Aufgabe
Fasse den Absatz im Bericht unten, der mit „Dem derzeit 66 Mitglieder“ beginnt, als Stichpunktliste zusammen.

Unter den 20 Anwesenden, die sich am vergangenen Mittwochabend im Kultur- und Vereinszentrum zur Mitgliederversammlung des »Caritas Seniorenzentrum St. Gallus e.V.« eingefunden hatten, konnte Vorsitzender Pfarrer Bonaventura Gerner auch den Zeller Bürgermeister Günter Pfundstein sowie die Biberacher Bürgermeisterin Daniela Paletta begrüßen.
Dem derzeit 66 Mitglieder zählenden Trägerverein gehören sowohl die katholische Kirchengemeinde als auch die politische Gemeinde an. Im Zuge einstimmig erfolgter Neuwahlen wurde das bisherige Vorstandsteam in seinen Ämtern bestätigt: Neben dem Vorsitzenden sind das Finanzreferent Karl-Heinz Heitzmann, Schriftführer Ferdinand Hug sowie die Beisitzer Maria Fonteiner und Hubert Schmieder.

Die Daten
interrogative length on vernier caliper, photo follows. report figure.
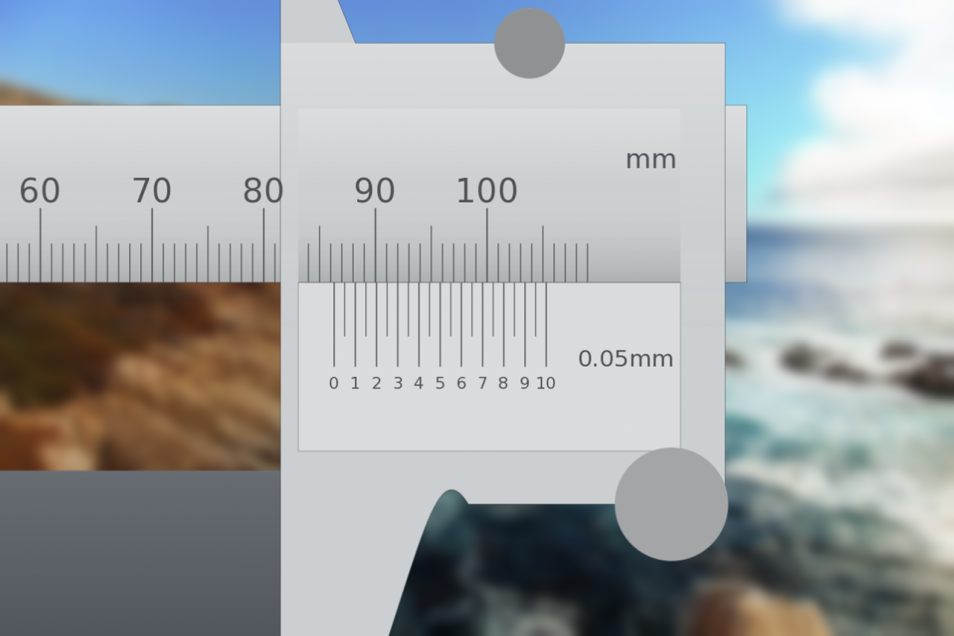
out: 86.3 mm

--

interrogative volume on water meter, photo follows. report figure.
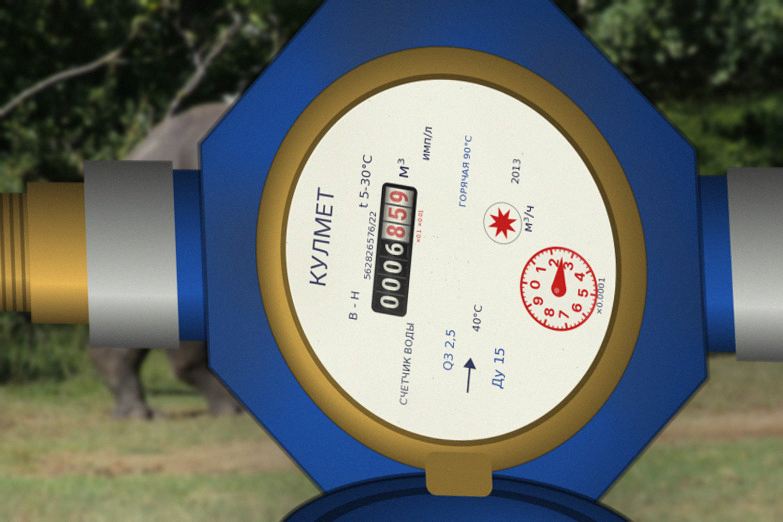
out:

* * *

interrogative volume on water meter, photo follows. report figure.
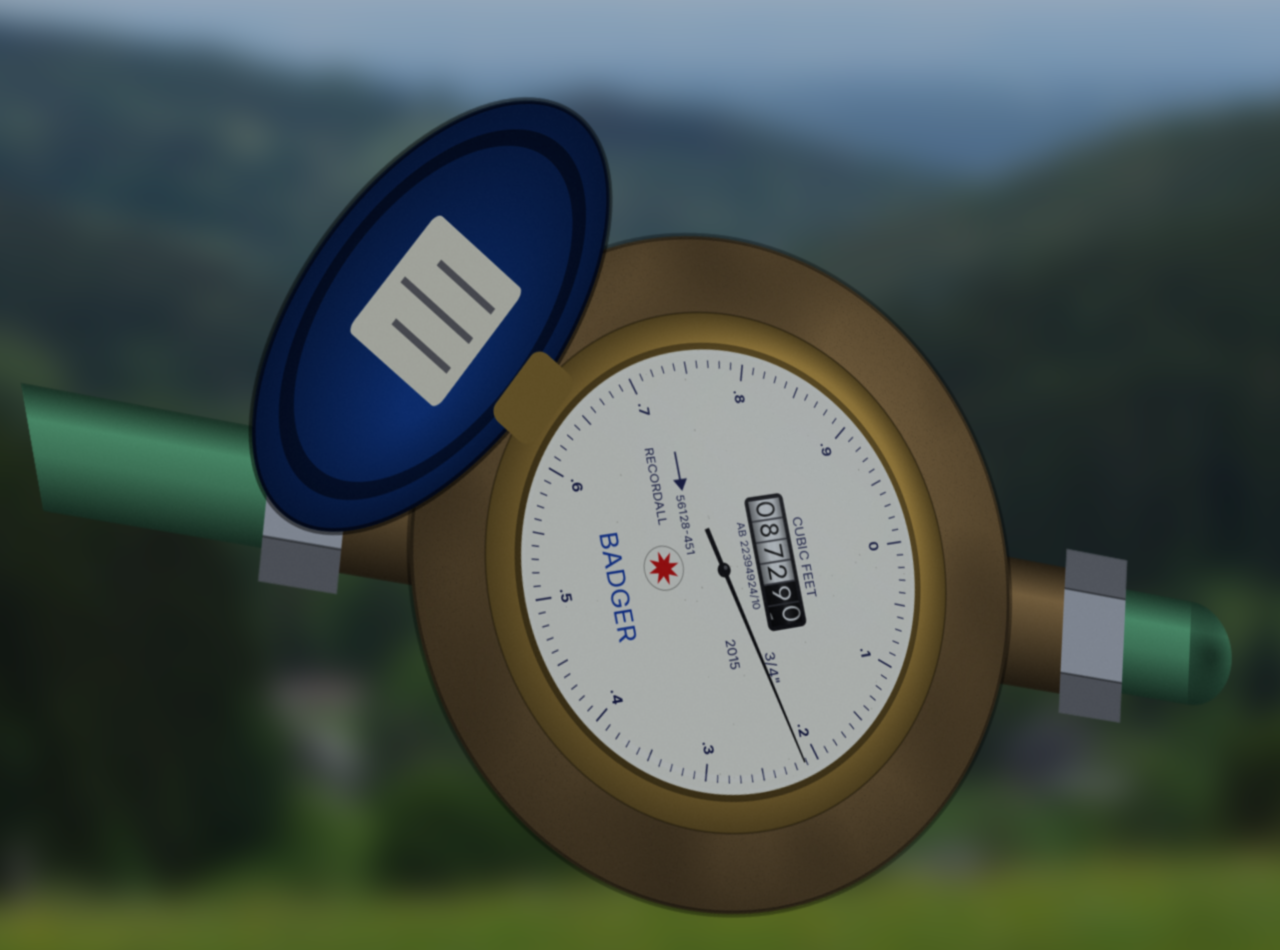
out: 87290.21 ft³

Ergebnis
- Trägerverein mit derzeit 66 Mitgliedern
- Zu den Mitgliedern zählen die katholische Kirchengemeinde und die politische Gemeinde.
- Die Neuwahlen erfolgten einstimmig, und das bisherige Vorstandsteam wurde bestätigt:
  - der Vorsitzende
  - Finanzreferent Karl-Heinz Heitzmann
  - Schriftführer Ferdinand Hug
  - Beisitzer Maria Fonteiner und Hubert Schmieder